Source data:
+ + + +
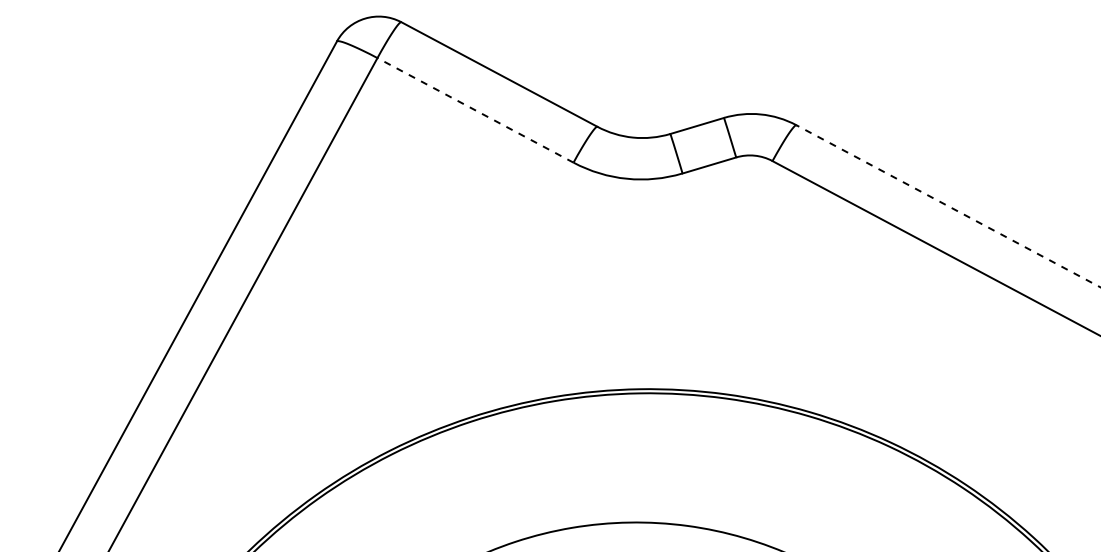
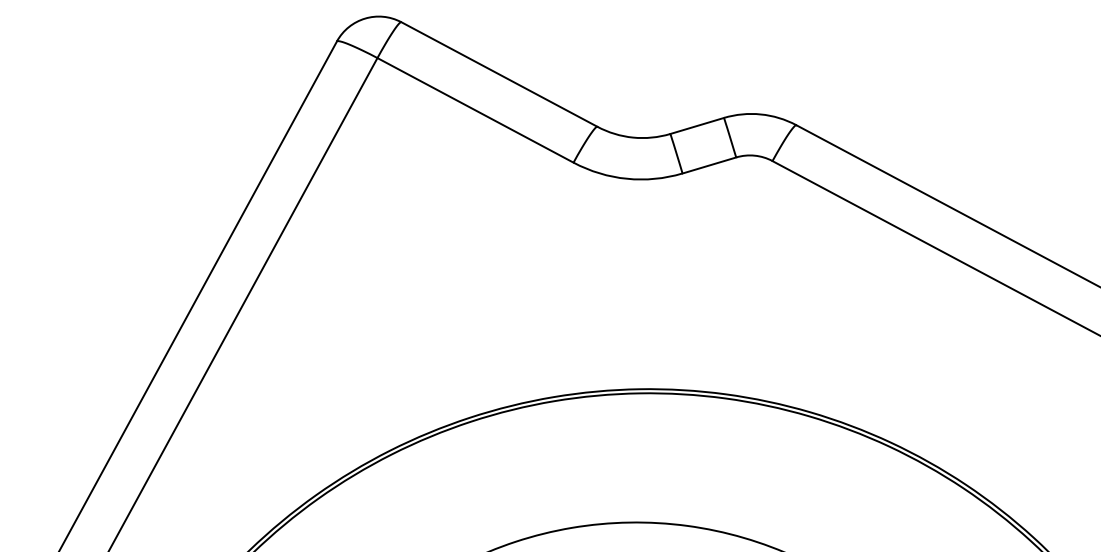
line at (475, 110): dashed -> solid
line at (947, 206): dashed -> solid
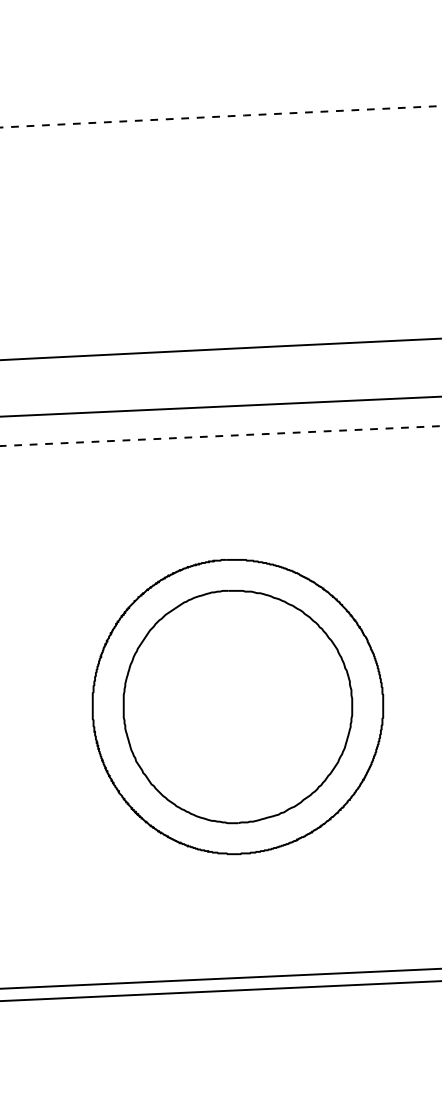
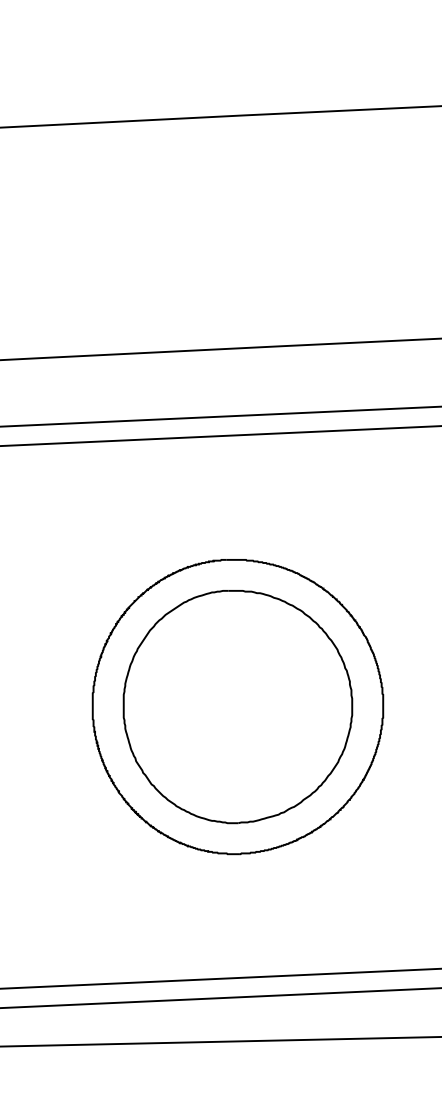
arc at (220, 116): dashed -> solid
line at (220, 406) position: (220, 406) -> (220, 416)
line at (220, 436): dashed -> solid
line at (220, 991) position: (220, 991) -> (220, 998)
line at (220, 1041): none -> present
+ + + +
Rewrite the entries with every "dashed" changed to "dotted", keeping everything else the same. Omit the pictures from your answer.

WRITTEN RESPONSE -
line at (475, 110): dotted -> solid
line at (947, 206): dotted -> solid
arc at (220, 116): dotted -> solid
line at (220, 406) position: (220, 406) -> (220, 416)
line at (220, 436): dotted -> solid
line at (220, 991) position: (220, 991) -> (220, 998)
line at (220, 1041): none -> present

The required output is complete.